■ **GOAL OF THE EXERCISE**: In the text on the novelty of interactivity, which museum hosted Decode: Digital Design Sensations?

Moving Beyond The Novelty Of Interactivity
A unique media art piece moves beyond digital interaction and the human audience.
Anyone who visited Decode: Digital Design Sensations at the Victoria and Albert museum was greeted with a multitude of disparate art objects (from painting by body movement to woven mirrors that offered projected silhouettes) promising to codify media art’s principles: essentially, one defined by digitally enabled interaction. This interaction principle is repeatedly heralded as the innovation for many media art objects; however, often many of the media art objects at Decode and other “new media” shows feel like a one trick pony, whereby a certain action allows for a set responses–the object’s response, unlike the human audience, is dependent upon a feedback loop defined by it’s creator.

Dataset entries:
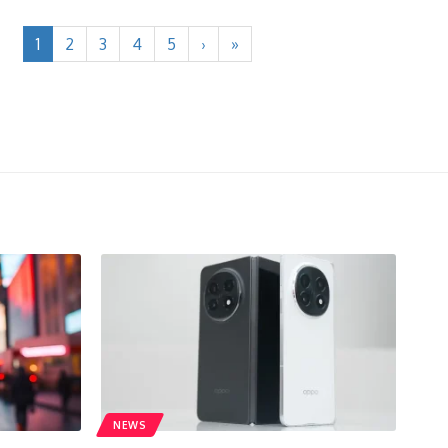
1
2
3
4
5
›
»
NEWS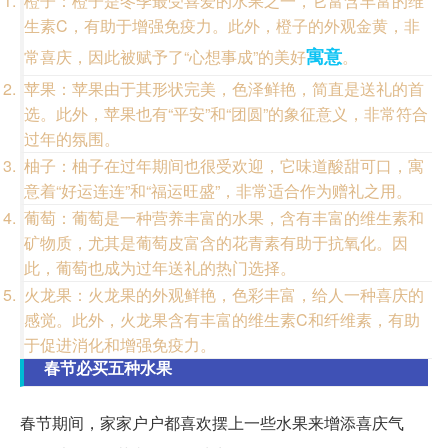
橙子：橙子是冬季最受喜爱的水果之一，它富含丰富的维
生素C，有助于增强免疫力。此外，橙子的外观金黄，非
寓意
常喜庆，因此被赋予了“心想事成”的美好
。
苹果：苹果由于其形状完美，色泽鲜艳，简直是送礼的首
选。此外，苹果也有“平安”和“团圆”的象征意义，非常符合
过年的氛围。
柚子：柚子在过年期间也很受欢迎，它味道酸甜可口，寓
意着“好运连连”和“福运旺盛”，非常适合作为赠礼之用。
葡萄：葡萄是一种营养丰富的水果，含有丰富的维生素和
矿物质，尤其是葡萄皮富含的花青素有助于抗氧化。因
此，葡萄也成为过年送礼的热门选择。
火龙果：火龙果的外观鲜艳，色彩丰富，给人一种喜庆的
感觉。此外，火龙果含有丰富的维生素C和纤维素，有助
于促进消化和增强免疫力。
春节必买五种水果
春节期间，家家户户都喜欢摆上一些水果来增添喜庆气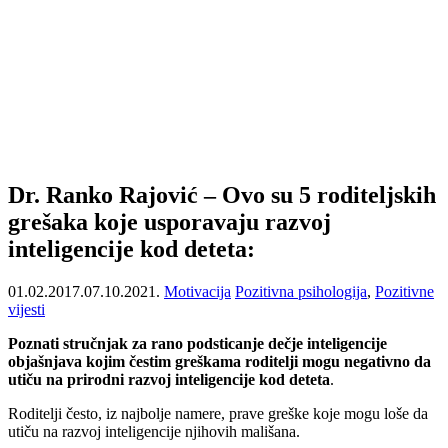
Dr. Ranko Rajović – Ovo su 5 roditeljskih
grešaka koje usporavaju razvoj
inteligencije kod deteta:
01.02.2017.
07.10.2021.
Motivacija
Pozitivna psihologija
,
Pozitivne
vijesti
Poznati stručnjak za rano podsticanje dečje inteligencije
objašnjava kojim čestim greškama roditelji mogu negativno da
utiču na prirodni razvoj inteligencije kod deteta
.
Roditelji često, iz najbolje namere, prave greške koje mogu loše da
utiču na razvoj inteligencije njihovih mališana.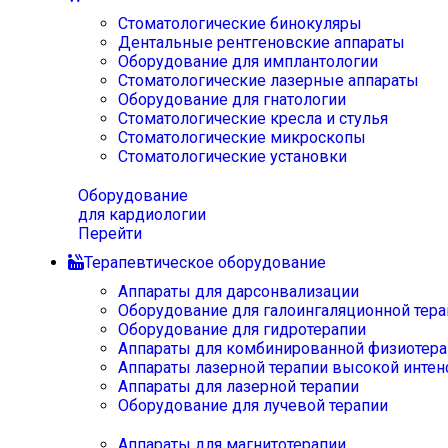
Стоматологические бинокуляры
Дентальные рентгеновские аппараты
Оборудование для имплантологии
Стоматологические лазерные аппараты
Оборудование для гнатологии
Стоматологические кресла и стулья
Стоматологические микроскопы
Стоматологические установки
Оборудование
для кардиологии
Перейти
Терапевтическое оборудование
Аппараты для дарсонвализации
Оборудование для галоингаляционной тера
Оборудование для гидротерапии
Аппараты для комбинированной физиотера
Аппараты лазерной терапии высокой интен
Аппараты для лазерной терапии
Оборудование для лучевой терапии
Аппараты для магнитотерапии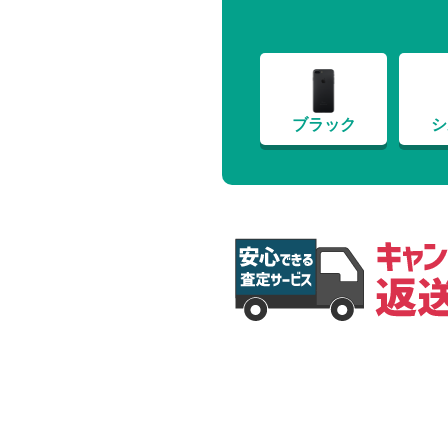
ブラック
シ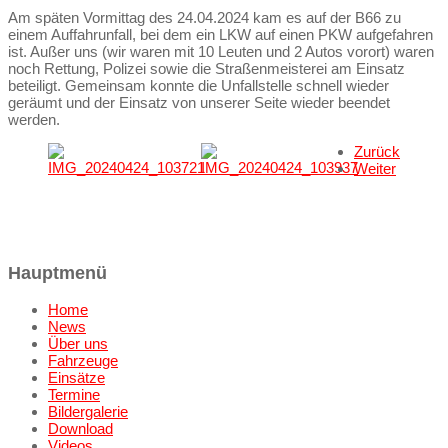
Am späten Vormittag des 24.04.2024 kam es auf der B66 zu
einem Auffahrunfall, bei dem ein LKW auf einen PKW aufgefahren
ist. Außer uns (wir waren mit 10 Leuten und 2 Autos vorort) waren
noch Rettung, Polizei sowie die Straßenmeisterei am Einsatz
beteiligt. Gemeinsam konnte die Unfallstelle schnell wieder
geräumt und der Einsatz von unserer Seite wieder beendet
werden.
Zurück
Weiter
Hauptmenü
Home
News
Über uns
Fahrzeuge
Einsätze
Termine
Bildergalerie
Download
Videos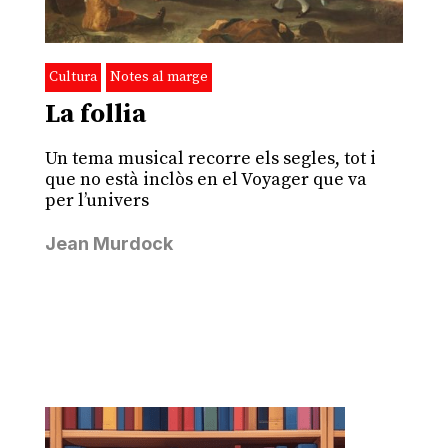
Cultura
Notes al marge
La follia
Un tema musical recorre els segles, tot i
que no està inclòs en el Voyager que va
per l’univers
Jean Murdock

■ **YOUR SOLUTION**: The Victoria and Albert museum.